Context: Report by The Council on Energy, Environment and Water
Report found that 75% of districts in India, home to over half the population, were vulnerable to extreme climate risks.
While India witnessed 250 extreme climate events between 1970 and 2005, the country recorded 310 extreme climate events after 2005 alone.
Further, between 1990 and 2019, India incurred losses exceeding $100 billion.
Also, the intensity of floods increased eightfold and that of associated events such as landslides and heavy rainfall increased by over 20 times since 1970.
Drought-affected districts have increased by an yearly average of 13 times over the last two decades.
The frequency of cyclones has also doubled. Over 40% of Indian districts now show a swapping trend: flood-prone areas are becoming drought-prone, and vice-versa.
What Should India Do?
India should create an Environment and Health De-risking Mission to increase emergency preparedness, secure critical resources and build resilient infrastructure and governance systems to counter the increasing frequency and intensity of extreme climate events
Finance climate action at scale, risk financing instruments and risk retention and identification tools should be supplemented by contingency and adaptation funds such as the Green Climate Fund.
India needs a comprehensive Climate Risk Atlas to present a risk-informed decision-making toolkit for policymakers at the national, State, and district level.
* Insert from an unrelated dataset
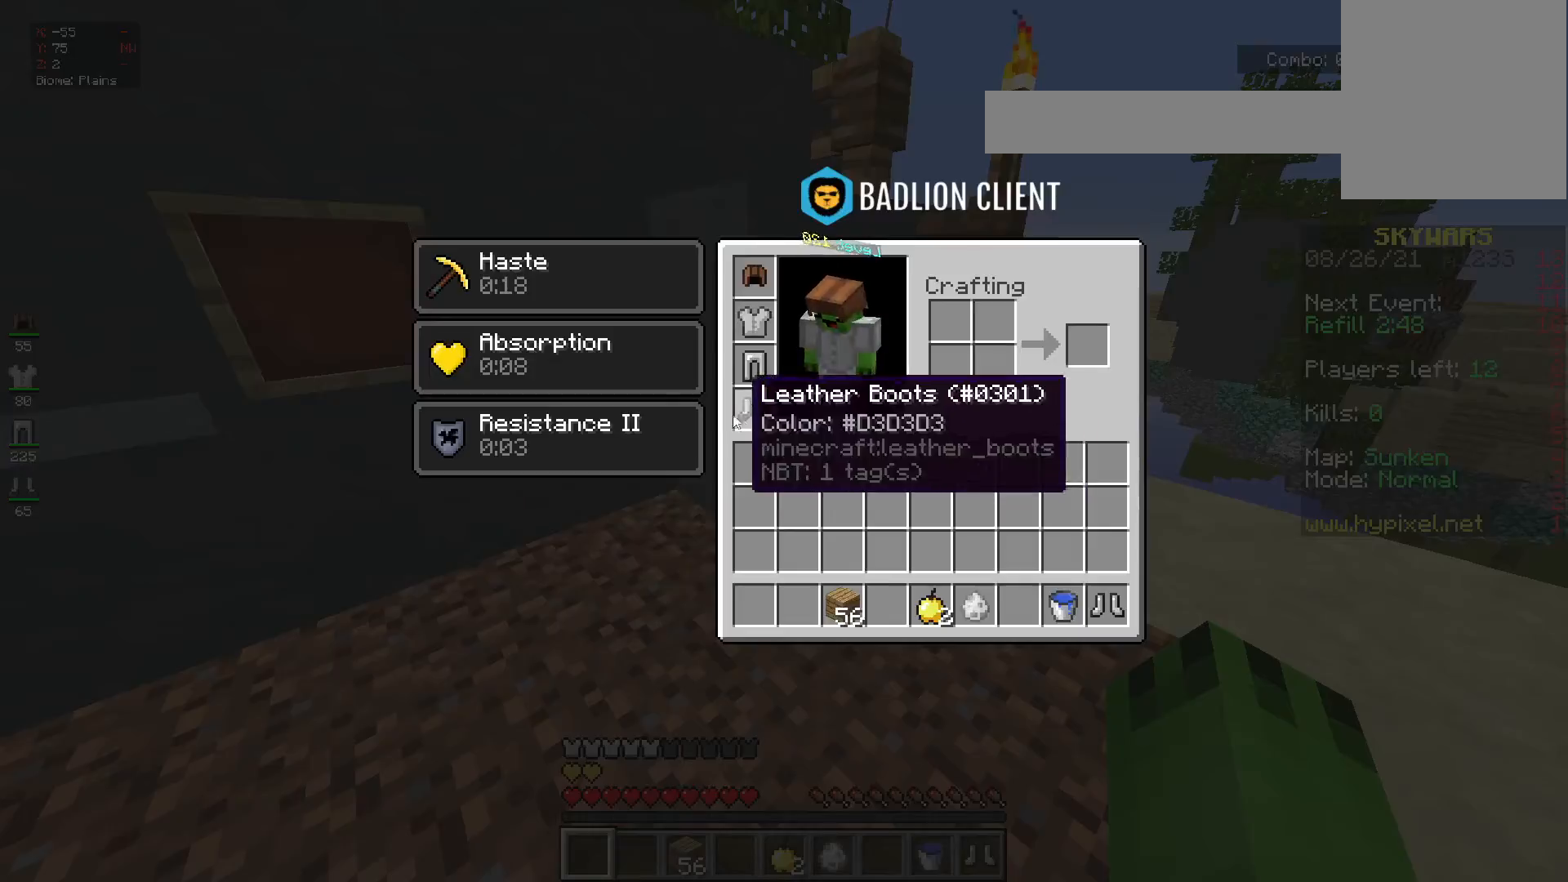
{"keys": ["w"], "mouse": ["right"], "events": [[417, "w", "down"], [501, "mouse_right", "down"]]}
Such an Atlas should identify, assess and project chronic and acute risks at a granular level to better prepare against extreme climate events, urban heat stress, water stress, crop loss, vector-borne diseases, and biodiversity collapse.
India is already the fifth most vulnerable country globally in terms of extreme climate events and it is all set to become the world’s flood capital.
Read full article: By Abinash Mohanty The Hindu
About Council On Energy, Environment and Water
- commonly known as CEEW, is a Delhi-based not-for-profit policy research institution
2. Founded in 2010
3. Some of CEEW’s research areas include resource efficiency and security; water resources; renewable energy; sustainability finance; energy-trade-climate linkages; integrated energy, environment and water plans; and climate geoengineering governance.